Perbandingan Staking vs Cloud Mining: Pilihan Terbaik Investor Crypto 2025

Industri kripto semakin matang, banyak investor mencari cara untuk mendapatkan penghasilan pasif. Dua metode yang sering dibandingkan adalah cloud mining dan crypto staking. Cloud mining memungkinkan pengguna menambang kripto tanpa harus memiliki perangkat keras, sementara staking menawarkan imbalan dengan mengunci aset dalam jaringan.

Namun, pertanyaannya, mana yang paling menguntungkan di tahun 2025? Menurut Cointelegraph.com, cloud mining memungkinkan pengguna untuk menambang Bitcoin atau Ethereum tanpa harus memiliki atau mengoperasikan mesin ASIC sendiri. Dengan membeli kontrak penambangan dari penyedia layanan seperti MiningToken, ECOS, atau NiceHash, pengguna bisa mendapatkan imbal hasil dari kekuatan komputasi pusat data sesuai dengan alokasi yang dibeli.

Pada tahun 2025, keuntungan rata-rata dari cloud mining berkisar antara 5% hingga 10% APR. Ada penyedia layanan lain seperti MiningToken yang menawarkan kontrak fleksibel berbasis AI dan energi terbarukan, ECOS dengan layanan mining, dompet kripto, kalkulator ROI, dan kontrak terjangkau mulai dari USD 50, serta NiceHash yang berfungsi sebagai pasar terbuka untuk membeli dan menjual hash power dengan biaya layanan sekitar 3%.

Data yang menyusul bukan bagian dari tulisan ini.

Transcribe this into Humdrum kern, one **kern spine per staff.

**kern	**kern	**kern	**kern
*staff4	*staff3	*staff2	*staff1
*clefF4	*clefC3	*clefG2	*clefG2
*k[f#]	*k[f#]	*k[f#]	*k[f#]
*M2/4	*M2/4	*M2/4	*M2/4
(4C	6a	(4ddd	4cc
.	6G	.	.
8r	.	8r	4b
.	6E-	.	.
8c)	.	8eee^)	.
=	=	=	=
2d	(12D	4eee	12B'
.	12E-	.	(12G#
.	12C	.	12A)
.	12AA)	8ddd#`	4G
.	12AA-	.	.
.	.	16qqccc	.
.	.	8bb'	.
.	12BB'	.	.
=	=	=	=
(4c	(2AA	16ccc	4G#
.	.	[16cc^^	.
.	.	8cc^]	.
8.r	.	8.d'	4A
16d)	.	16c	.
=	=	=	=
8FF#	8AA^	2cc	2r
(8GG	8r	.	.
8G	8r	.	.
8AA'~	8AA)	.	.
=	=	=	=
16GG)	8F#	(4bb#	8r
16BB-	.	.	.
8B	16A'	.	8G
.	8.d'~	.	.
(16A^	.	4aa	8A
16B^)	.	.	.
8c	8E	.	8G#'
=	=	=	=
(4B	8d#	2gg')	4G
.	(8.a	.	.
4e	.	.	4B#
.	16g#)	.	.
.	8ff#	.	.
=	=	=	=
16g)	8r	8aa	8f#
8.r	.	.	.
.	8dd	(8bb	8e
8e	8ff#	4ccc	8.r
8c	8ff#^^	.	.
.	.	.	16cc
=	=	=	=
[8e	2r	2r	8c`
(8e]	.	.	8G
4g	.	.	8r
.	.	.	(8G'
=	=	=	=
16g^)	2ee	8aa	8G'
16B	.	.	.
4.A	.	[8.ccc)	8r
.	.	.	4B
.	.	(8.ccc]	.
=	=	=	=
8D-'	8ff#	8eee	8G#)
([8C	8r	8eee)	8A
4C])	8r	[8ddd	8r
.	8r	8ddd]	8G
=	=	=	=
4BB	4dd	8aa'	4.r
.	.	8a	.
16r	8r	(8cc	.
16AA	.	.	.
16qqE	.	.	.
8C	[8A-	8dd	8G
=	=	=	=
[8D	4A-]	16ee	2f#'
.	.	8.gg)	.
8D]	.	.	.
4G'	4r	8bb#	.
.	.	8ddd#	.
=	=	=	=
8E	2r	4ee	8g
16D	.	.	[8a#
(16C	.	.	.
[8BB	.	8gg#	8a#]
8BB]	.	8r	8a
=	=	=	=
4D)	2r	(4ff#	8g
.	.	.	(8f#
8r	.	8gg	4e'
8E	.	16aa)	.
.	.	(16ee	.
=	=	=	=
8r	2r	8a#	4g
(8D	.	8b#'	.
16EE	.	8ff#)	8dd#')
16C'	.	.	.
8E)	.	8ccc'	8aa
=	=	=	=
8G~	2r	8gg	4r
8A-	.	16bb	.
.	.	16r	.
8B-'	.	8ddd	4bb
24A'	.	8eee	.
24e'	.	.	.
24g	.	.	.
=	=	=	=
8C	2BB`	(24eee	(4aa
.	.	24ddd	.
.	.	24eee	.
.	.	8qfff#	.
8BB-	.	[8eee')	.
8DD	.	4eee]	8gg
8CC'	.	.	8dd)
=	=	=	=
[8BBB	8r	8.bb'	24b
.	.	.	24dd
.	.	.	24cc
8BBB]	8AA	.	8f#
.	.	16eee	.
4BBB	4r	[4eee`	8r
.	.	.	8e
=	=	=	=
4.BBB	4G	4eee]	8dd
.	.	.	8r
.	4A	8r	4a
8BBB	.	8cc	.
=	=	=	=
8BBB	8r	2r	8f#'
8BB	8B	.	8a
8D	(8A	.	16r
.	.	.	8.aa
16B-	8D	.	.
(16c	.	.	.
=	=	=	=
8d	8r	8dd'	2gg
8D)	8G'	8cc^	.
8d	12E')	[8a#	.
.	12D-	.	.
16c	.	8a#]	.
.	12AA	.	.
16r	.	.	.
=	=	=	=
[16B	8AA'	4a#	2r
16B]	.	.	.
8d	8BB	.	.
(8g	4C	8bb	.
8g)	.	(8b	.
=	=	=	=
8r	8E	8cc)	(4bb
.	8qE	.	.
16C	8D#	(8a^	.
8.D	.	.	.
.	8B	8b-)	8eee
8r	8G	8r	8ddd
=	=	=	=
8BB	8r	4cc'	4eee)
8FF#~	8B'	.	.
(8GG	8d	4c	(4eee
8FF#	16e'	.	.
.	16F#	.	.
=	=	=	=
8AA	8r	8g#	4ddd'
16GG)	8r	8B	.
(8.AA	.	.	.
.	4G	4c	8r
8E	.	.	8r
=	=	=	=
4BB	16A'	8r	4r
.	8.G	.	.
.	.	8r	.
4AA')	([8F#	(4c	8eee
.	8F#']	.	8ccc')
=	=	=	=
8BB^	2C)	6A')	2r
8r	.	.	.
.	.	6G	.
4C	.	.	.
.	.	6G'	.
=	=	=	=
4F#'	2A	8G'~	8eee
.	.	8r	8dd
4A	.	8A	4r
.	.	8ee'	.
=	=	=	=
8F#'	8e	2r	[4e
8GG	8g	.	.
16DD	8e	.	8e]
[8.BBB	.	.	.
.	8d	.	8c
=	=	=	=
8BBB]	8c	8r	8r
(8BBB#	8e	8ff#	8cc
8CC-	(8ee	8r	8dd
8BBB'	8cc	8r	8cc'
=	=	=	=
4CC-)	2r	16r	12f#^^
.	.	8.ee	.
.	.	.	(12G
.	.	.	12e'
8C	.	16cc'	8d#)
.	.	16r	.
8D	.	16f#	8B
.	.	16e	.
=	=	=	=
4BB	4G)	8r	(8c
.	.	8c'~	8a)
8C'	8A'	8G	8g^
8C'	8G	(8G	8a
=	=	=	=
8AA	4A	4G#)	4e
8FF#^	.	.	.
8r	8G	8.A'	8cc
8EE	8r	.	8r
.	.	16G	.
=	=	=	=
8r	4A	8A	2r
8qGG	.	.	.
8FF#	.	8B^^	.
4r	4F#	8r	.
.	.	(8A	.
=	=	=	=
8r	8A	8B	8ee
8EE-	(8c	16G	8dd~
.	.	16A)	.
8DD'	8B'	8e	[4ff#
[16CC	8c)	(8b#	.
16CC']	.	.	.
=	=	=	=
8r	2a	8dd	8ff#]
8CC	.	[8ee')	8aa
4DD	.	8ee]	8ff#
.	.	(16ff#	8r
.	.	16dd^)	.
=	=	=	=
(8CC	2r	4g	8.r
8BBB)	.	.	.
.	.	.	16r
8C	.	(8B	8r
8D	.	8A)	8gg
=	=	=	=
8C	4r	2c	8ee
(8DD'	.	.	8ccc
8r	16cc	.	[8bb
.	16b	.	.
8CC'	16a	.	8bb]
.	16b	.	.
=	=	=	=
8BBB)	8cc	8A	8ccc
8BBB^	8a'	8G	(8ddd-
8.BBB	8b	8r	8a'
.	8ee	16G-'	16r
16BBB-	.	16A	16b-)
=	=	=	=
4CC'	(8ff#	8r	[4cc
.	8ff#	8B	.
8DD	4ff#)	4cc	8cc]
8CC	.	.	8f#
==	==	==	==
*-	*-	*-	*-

Namun, sektor ini juga memiliki risiko, terutama dari penawaran mencurigakan yang menjanjikan ROI yang sangat tinggi hingga 800% APR, menyerupai skema Ponzi, terutama yang terkait dengan koin XRP. Meskipun teknologi ASIC semakin efisien dan penggunaan energi terbarukan semakin luas, isu lingkungan dan sentralisasi tetap menjadi perhatian utama.